- [TASK STATEMENT] Every line in the data below that holds "tail" should be found and copied.

- [DATASET]

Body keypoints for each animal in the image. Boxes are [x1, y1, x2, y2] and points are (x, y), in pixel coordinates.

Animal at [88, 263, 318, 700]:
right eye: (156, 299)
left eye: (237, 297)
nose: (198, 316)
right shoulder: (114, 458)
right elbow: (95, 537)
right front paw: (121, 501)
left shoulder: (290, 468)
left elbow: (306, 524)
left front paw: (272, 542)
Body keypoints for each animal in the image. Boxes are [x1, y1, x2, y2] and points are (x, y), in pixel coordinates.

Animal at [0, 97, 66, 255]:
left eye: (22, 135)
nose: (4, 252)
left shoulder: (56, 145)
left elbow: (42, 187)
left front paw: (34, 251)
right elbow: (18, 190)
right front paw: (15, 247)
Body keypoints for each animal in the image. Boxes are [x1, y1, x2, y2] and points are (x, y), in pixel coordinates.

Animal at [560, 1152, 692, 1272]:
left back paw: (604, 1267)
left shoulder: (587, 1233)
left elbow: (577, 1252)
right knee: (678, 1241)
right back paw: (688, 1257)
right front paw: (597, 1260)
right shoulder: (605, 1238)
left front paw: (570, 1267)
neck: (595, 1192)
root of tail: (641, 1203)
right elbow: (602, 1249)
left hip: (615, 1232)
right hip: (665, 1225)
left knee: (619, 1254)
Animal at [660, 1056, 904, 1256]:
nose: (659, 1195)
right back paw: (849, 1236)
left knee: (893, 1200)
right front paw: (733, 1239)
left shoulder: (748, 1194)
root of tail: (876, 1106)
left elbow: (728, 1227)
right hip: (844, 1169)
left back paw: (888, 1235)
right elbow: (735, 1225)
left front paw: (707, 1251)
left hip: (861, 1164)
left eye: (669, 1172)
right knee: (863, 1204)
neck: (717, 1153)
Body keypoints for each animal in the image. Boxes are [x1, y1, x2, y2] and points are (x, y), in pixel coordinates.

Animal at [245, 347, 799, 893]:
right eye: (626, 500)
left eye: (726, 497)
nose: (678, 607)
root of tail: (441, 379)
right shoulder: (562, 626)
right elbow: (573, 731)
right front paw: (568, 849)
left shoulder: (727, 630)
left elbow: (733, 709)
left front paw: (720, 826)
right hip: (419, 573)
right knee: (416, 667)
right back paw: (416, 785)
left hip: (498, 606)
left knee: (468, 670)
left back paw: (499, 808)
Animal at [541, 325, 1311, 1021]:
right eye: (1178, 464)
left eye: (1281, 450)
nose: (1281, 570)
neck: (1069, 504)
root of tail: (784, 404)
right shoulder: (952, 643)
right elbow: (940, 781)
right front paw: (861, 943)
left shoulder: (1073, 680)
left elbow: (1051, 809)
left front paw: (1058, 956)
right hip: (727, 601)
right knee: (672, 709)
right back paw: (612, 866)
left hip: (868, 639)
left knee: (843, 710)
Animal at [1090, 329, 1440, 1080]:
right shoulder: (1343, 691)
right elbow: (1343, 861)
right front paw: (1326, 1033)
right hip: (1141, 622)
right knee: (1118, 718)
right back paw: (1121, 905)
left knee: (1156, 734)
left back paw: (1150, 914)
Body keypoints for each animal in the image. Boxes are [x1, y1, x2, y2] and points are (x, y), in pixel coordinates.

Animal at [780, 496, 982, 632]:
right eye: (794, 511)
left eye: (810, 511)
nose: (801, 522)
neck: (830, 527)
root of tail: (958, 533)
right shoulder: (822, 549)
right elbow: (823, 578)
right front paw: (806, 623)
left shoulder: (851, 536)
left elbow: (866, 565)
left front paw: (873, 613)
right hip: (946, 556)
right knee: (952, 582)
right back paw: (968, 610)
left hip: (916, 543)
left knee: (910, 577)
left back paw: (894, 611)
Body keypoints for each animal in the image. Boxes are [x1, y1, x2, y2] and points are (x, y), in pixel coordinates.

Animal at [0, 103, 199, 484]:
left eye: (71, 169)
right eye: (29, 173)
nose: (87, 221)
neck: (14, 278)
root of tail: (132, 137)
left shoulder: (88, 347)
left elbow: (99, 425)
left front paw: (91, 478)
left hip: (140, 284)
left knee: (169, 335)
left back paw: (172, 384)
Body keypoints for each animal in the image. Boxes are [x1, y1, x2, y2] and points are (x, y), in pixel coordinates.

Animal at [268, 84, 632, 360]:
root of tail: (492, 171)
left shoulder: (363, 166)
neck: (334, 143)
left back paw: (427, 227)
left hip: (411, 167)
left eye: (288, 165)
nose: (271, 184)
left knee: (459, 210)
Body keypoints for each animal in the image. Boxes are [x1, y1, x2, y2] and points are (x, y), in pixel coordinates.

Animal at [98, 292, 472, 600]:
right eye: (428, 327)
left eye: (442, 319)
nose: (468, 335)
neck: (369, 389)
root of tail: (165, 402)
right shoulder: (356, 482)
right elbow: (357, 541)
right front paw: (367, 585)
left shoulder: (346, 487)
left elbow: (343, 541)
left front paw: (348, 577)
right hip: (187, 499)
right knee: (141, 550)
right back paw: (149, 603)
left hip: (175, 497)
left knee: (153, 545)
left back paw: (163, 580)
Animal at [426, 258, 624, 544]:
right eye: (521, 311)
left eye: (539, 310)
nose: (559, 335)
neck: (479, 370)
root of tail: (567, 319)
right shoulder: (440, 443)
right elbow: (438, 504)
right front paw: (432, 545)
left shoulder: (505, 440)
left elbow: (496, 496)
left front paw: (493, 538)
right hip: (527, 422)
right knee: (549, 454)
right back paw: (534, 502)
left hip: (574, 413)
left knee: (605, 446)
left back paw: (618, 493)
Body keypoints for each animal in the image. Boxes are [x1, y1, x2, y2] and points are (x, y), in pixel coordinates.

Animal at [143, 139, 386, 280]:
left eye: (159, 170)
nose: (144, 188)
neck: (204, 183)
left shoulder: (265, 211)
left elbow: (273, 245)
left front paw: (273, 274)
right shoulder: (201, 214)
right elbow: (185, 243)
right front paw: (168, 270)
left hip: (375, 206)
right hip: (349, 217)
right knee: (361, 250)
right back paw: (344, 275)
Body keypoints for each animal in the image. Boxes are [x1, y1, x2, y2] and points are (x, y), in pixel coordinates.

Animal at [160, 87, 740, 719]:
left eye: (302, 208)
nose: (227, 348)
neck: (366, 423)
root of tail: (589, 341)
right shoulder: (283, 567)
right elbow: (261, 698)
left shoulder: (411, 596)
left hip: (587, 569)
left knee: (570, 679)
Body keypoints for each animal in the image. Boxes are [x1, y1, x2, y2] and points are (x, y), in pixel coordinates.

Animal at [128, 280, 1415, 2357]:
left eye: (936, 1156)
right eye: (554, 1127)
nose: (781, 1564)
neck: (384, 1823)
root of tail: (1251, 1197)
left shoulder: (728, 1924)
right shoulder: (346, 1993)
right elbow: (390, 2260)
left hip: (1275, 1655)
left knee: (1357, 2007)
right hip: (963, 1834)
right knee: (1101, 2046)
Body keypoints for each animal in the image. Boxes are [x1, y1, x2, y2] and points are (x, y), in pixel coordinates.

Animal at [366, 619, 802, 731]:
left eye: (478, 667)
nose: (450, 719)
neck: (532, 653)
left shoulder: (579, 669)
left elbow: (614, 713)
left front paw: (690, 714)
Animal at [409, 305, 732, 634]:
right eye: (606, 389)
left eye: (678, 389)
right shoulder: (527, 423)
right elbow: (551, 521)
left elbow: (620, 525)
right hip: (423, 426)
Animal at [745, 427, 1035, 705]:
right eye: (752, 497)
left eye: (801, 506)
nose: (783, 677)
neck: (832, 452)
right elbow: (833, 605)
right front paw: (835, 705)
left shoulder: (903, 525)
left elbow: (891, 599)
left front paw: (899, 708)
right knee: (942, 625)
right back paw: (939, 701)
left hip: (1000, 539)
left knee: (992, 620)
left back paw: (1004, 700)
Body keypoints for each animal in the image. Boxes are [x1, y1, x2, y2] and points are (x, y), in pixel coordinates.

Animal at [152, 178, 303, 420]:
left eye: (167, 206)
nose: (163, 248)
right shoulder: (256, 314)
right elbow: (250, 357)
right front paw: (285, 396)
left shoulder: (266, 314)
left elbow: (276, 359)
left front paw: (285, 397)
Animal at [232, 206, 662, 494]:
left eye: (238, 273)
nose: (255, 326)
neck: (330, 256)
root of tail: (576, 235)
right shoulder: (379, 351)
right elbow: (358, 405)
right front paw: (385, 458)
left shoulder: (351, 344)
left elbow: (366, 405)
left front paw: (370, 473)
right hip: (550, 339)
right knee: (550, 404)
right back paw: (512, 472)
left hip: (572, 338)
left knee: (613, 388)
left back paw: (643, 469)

- [PROBLEM SOLUTION]
root of tail: (641, 1203)
root of tail: (876, 1106)
root of tail: (441, 379)
root of tail: (784, 404)
root of tail: (958, 533)
root of tail: (132, 137)
root of tail: (492, 171)
root of tail: (165, 402)
root of tail: (567, 319)
root of tail: (589, 341)
root of tail: (1251, 1197)
root of tail: (576, 235)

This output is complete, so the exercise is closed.